Culture Dose | Earth Day Round Up

Our guide on what to read, watch and listen to For Earth Day

Earth day collage poster byRobert Rauschenberg from 1970
Original Earth Day poster by Robert Rauschenberg 1970

As we head towards Earth Day on April 22, it’s interesting to see how its changed since 1970. Climate change wasn’t even a part of the conversation – now everything is interwoven as an assault on our ecosystems. Pollution, population (as in exploding), and wildlife preservation drove the movement.

The U.S. remained bogged down in Viet Nam while the Iron Curtain was virtually impenetrable. Decolonization was underway, but many newly formed countries found themselves trapped between the capitalist West and the Communist East— and the rush for natural resources to exploit exploded.

Fast forward to now – we look at the loss of biodiversity, collapse of ecosystems, and depletion of oceans, in a plastic-encrusted earth. If ever there was a time to pause and jump into activism, it is now. The pandemic offered a view of a more straightforward, less consumptive way of living on the earth.

But “In 2023, we must unite again in partnership for the planet. Businesses, governments, and civil society are equally responsible for taking action against the climate crisis and lighting the spark to accelerate change toward a green, prosperous, and equitable future. We must join together in our fight for the green revolution, and for the health of future generations. The time is now to Invest In Our Planet,” said Kathleen Rogers, President of earthday.org.

Read: Girls Who Green The World –Thirty-Four Rebel Women Out to Save Our Planet

cover of the book

Taking Kathleen Rogers words to heart, we begin in a place we usually do; with girls and women who not only head a good many of the movements, but work tirelessly to make change.

Both biography and guidebook to the contemporary environmental movement, this book is for future and current change-makers. Girls Who Green the World features the stories of 34 revolutionaries upending stasis while reclaiming the planet as a space to thrive.

From the Publisher: Journalist Diana Kapp has crisscrossed this country writing for and about empowered girls, girls who expect to be leaders, founders and inventors. This book takes it a step further. It says to girls: while you’re striving to be CEOs and world leaders, consider solving the biggest challenge of our lifetime, too–because you can do both at the same time, and here are 34 women doing just that.”

Get it here or at your local library.


Watch: The Human Element

“Young people – they care. They know that this is the world that they’re going to grow up in, that they’re going to spend the rest of their lives in. But, I think it’s more idealistic than that. They actually believe that humanity, human species, has no right to destroy and despoil regardless.” –Sir David Attenborough

How glorious and how fragile is our planet? As the human entanglement with the 4 elements — air, earth, water and fire — radically alters this place we call home, can we reevaluate our relationship to the natural world? These are the questions environmental videographer James Balog grapples with. From climate chaos to hope, this compassionate film puts us on the front lines of the change and argues we can, by recognizing we are a part of and not apart from these natural systems, heal them.

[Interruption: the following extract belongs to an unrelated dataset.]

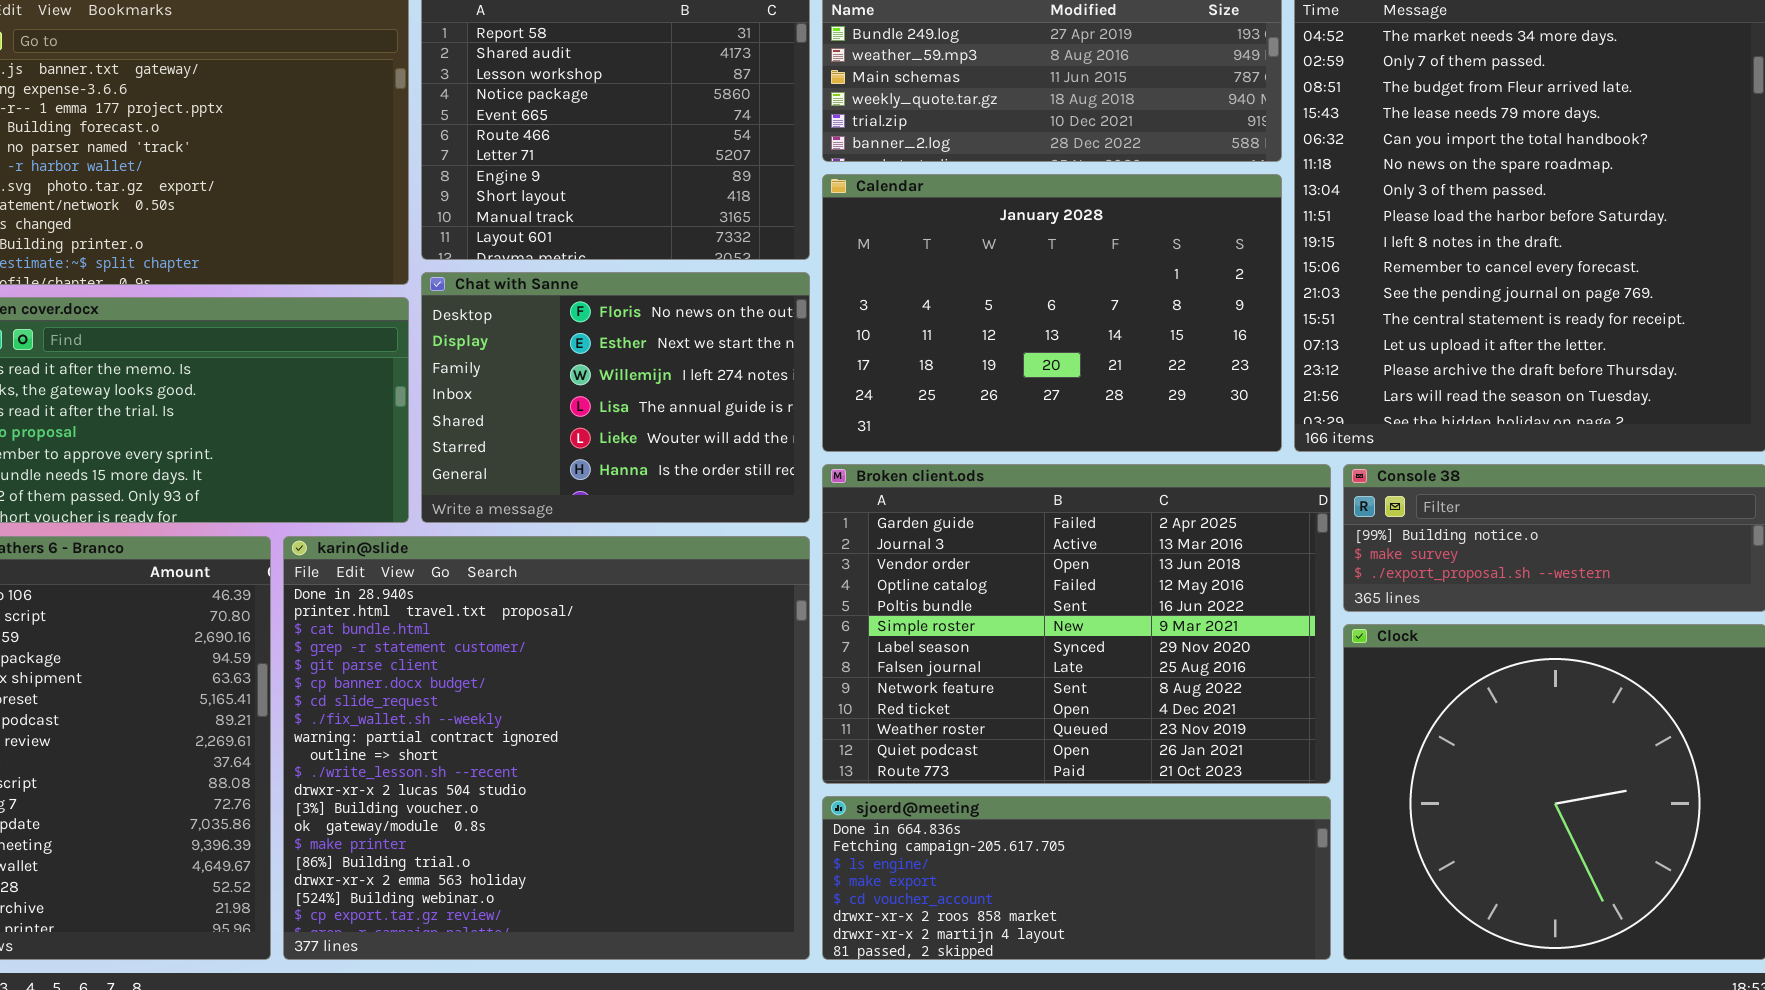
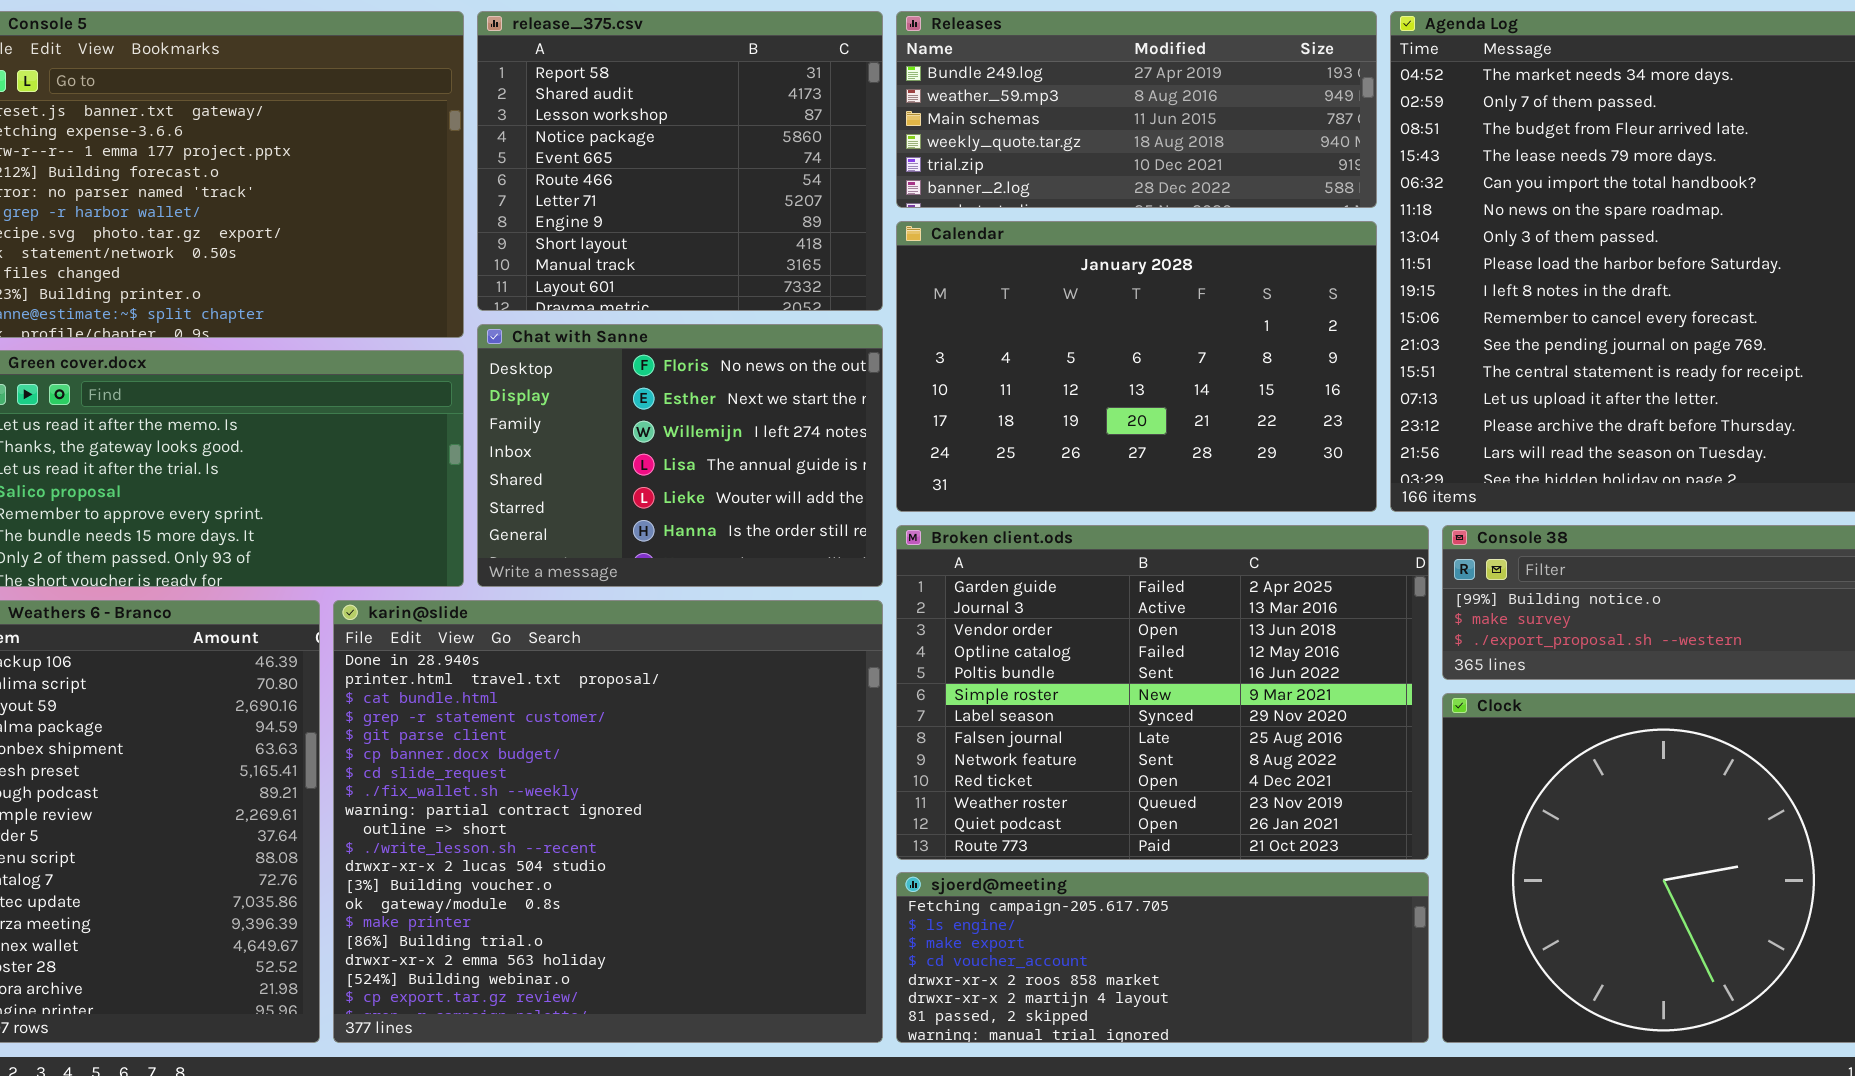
sjoerd@meeting: [822,796,1331,960] -> [896,872,1429,1043], scrolled down 1 row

Listen: The Jane Goodall Hopecast With Robin Wall Kimmerer

image of jane goodall

When the grandmothers speak, the earth will be healed. (a Hopi saying)

So join Dr. Jane Goodall and Dr. Robin Wall Kimmerer (revered author of Braiding Sweetgrass and enrolled member of the Citizen Potawatomi Nation) in a thoughtful conversation about plants – what we can learn about and from them. They share the ways their mothers encouraged their love of nature and journeys through academia. While both are rigorous scientists viewing the world through analytical lenses, they nonetheless embrace the totality of the “ways of knowing,” emphasizing the wisdom offered from indigenous cultures. They focus on the urgent need to reconnect with the natural world through stories. As Robin puts it, “in my own evolution I have gone from scientist to storyteller because it feels like that’s what we need right now.